We are interested in predicting the final price of a Mario Kart game sold on eBay, based on a host of factors. We run the following multiple regression model:

\[ \begin{align} \text{Model 1: } \widehat{\text{price}} &= \beta_0 + \beta_1 \text{duration} + \beta_2 \text{num_bids} + \beta_3 \text{used} + \\ &\beta_4 \text{seller_rating} + \beta_5 \text{has_photo} + \beta_6 \text{duration} \end{align} \]

- What is/are the outcome (or dependent) variable(s)?

- What is/are the explanatory (or independent) variable(s)?

### Interpreting output

Here is the output from this regression model:

```
model1 <- lm(price ~ duration + num_bids + used +
seller_rating + has_photo + num_wheels,
data = mario_kart)
model1 %>% get_regression_table()
```

```
## # A tibble: 7 x 7
## term estimate std_error statistic p_value lower_ci upper_ci
## <chr> <dbl> <dbl> <dbl> <dbl> <dbl> <dbl>
## 1 intercept 40.8 2.04 20.0 0 36.8 44.9
## 2 duration 0.035 0.184 0.192 0.848 -0.328 0.399
## 3 num_bids -0.066 0.071 -0.932 0.353 -0.207 0.074
## 4 usedused -4.62 1.02 -4.54 0 -6.63 -2.61
## 5 seller_rating 0 0 3.64 0 0 0
## 6 has_photoyes 0.968 1.01 0.957 0.34 -1.03 2.97
## 7 num_wheels 7.72 0.553 13.9 0 6.62 8.81
```

Interpret the following coefficients (remember the template!):

`duration`

`num_bids`

`used`

`num_wheels`

### Interpreting fit

The following code shows a summary of the model diagnostics:

`model1 %>% get_regression_summaries()`

```
## # A tibble: 1 x 8
## r_squared adj_r_squared mse rmse sigma statistic p_value df
## <dbl> <dbl> <dbl> <dbl> <dbl> <dbl> <dbl> <dbl>
## 1 0.749 0.737 20.7 4.55 4.67 66.5 0 7
```

- How much variation in final price does this model explain?

### Comparing models

After running this first model, you run a couple simpler models that predict price based on whether the game is used, and one based on whether the game is used, how long it’s posted, and how many wheel controllers are included:

\[ \begin{align} \text{Model 2: }\widehat{\text{price}} &= \beta_0 + \beta_1 \text{used} \end{align} \]

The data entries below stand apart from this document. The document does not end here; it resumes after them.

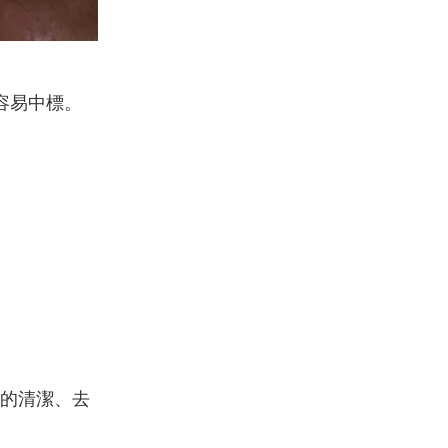
容易中標。
的清潔、去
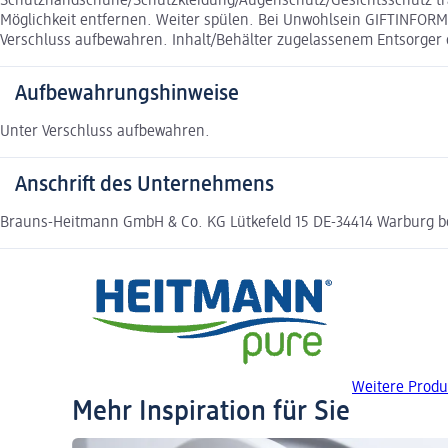
Schutzhandschuhe/Schutzkleidung/Augenschutz/Gesichtsschutz tr
Möglichkeit entfernen. Weiter spülen. Bei Unwohlsein GIFTINFORM
Verschluss aufbewahren. Inhalt/Behälter zugelassenem Entsorge
Aufbewahrungshinweise
Unter Verschluss aufbewahren.
Anschrift des Unternehmens
Brauns-Heitmann GmbH & Co. KG Lütkefeld 15 DE-34414 Warburg 
Weitere Prod
Mehr Inspiration für Sie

\[ \begin{align} \text{Model 3: }\widehat{\text{price}} &= \beta_0 + \beta_1 \text{used} + \beta_2 \text{duration} + \beta_3 \text{num_wheels} \end{align} \]

This table provides the \(R^2\) and adjusted \(R^2\) values for the three models.

model | formula | r.squared | adj.r.squared |
---|---|---|---|

Model 1 | price ~ duration + num_bids + used + seller_rating + has_photo + num_wheels | 0.7487 | 0.7375 |

Model 2 | price ~ used | 0.3506 | 0.3459 |

Model 3 | price ~ used + duration + num_wheels | 0.7169 | 0.7107 |

- Which of these models explains the most variation in price? How much variation does it explain?